2011年5月28日(土)がんばれ子供村ビルにて「震災後の心のケアを語ろう、今、アーツが子どもたちにできること」フォーラムが開催されました。開催に至る道のりと、当日の様子をご報告いたします。詳しい内容は、フォーラム報告書をご覧ください。

 

2011年3月11日、東日本大震災が東北地方を襲いました。
混乱の中にありながらも、被災地及び避難地においてはボランティア活動が始まり、継続的な活動が続けられています。かつて経験したことのない惨事を受けて、また、いまだ見通しのつかない現状の中で、息の長い支援が求められていると感じます。
中でも、心のケアは被災者支援のあらゆる場面で、今後必要となっていくキーワードです。特に言語表現が未熟な子どもたちの心のケアには配慮が必要です。からだを介し、音を介し、遊びを介し、作り描くものを介し、自分を表現しながら体験を昇華していく子どもたちにとって、言葉をこえた表現をうけとめ、人類の根源的な欲求と深く結びつく「ARTS(アーツ)」が担う役割は、小さくないはずです。


 
今回のフォーラムは、今後求められるであろう子どもたちの心のケアにおいて、アーツが担えることや可能性を検証し、支援者となる大人が学びあうことを目的として開催されました。
当日は、雨にもかかわらず50名を超す人々が集い、有意義な時間を過ごしました。
午前のプログラム、「現場からのレポート」では、まず、福島でアートプロジェクトを率いておられる子ども未来研究所の柴崎さんと、現地の活動の中心となられている村松さんがお話くださいました。後半には、世田谷事件のご遺族である入江さんが、ご自身の体験に触れつつ、喪失体験からの回復と生き直しのプロセス、グリーフケアのポイントなどをお話しくださいました。
午後に開催されたワークショップは、アート、ドラマ、ダンス/ムーブメント、ミュージックといった表現媒体が、子どもとの活動や被災地での支援にどう活かせるのか、体験を通して考える機会となりました。
一日の締めくくりとなった全体会では、らしんばんの中家さんのリードのもと、プレイバック・シアターの体験をしました。

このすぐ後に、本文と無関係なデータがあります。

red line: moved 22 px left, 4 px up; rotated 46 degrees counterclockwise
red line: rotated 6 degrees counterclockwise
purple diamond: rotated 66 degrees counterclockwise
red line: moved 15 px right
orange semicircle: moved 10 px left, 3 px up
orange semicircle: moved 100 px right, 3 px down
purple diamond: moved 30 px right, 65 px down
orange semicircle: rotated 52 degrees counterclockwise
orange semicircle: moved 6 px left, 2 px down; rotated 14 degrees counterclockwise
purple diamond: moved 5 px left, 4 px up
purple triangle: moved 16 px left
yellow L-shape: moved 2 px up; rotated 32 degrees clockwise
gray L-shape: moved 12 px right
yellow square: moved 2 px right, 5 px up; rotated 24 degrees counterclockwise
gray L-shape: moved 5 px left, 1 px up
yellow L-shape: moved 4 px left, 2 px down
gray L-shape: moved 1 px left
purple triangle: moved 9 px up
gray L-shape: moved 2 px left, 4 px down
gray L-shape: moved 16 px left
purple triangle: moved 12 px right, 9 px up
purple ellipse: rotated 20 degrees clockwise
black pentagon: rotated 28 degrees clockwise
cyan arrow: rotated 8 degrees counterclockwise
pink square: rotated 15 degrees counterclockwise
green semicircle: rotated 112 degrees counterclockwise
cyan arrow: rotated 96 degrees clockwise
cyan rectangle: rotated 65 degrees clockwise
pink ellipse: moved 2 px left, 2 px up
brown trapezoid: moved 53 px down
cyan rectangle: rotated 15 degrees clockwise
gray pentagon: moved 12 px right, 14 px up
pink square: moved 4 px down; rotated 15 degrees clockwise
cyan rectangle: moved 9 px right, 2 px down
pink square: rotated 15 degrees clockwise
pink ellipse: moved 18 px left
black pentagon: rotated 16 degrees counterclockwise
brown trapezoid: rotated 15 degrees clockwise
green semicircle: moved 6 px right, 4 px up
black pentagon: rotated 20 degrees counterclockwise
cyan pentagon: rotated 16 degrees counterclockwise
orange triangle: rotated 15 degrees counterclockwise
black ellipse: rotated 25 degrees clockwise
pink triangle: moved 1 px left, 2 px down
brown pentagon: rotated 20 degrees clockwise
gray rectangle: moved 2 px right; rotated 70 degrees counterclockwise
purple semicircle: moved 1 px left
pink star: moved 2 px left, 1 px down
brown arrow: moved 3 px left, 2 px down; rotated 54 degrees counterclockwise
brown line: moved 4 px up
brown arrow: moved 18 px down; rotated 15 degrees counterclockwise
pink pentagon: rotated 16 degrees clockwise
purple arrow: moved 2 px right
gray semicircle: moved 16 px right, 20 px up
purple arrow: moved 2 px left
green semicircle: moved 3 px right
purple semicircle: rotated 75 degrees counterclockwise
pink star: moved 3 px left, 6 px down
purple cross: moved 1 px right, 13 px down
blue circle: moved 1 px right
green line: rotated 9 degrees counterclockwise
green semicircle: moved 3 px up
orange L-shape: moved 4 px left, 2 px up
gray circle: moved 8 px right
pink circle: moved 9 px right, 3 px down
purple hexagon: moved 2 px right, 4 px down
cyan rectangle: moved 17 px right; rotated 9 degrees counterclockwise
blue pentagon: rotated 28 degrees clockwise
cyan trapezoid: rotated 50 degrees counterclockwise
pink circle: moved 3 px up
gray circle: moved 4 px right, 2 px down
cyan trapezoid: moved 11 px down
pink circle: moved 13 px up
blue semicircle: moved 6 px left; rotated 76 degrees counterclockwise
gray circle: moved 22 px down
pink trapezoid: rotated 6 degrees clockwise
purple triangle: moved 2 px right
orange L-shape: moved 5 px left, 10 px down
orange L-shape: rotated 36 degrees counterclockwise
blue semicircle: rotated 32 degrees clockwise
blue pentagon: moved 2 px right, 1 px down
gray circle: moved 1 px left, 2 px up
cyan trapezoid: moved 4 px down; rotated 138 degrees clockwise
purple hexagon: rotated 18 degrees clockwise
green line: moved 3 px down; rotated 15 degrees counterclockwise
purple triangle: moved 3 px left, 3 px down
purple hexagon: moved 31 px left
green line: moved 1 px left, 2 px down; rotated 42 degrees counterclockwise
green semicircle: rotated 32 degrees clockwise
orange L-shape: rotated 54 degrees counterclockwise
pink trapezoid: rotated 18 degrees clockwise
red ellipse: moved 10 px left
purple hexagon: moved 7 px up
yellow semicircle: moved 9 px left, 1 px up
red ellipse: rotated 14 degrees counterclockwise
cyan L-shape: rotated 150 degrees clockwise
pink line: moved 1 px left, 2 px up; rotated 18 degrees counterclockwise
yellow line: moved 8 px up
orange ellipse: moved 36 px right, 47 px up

参加者から語られた2つのストーリーは、「子どもを見守る温かいまなざし」「子どもの傷つきやすい心」に関わるものであり、偶然というか必然というか、この日のテーマと深く関連するものとなり、素晴らしいクロージングとなったように思います。

 
閉会後も多くの参加者が残り、活発な意見交換や情報交換が行われていた様子は、このフォーラムが支援者をつなぎ、学びあう機会となったことを証明しているかのようでした。今回学んだことや、今回を機に生まれた支援者同士のつながりが、今後の心のケアの現場や後方支援の場において、なんらかの形で活かされていくことを確信しております。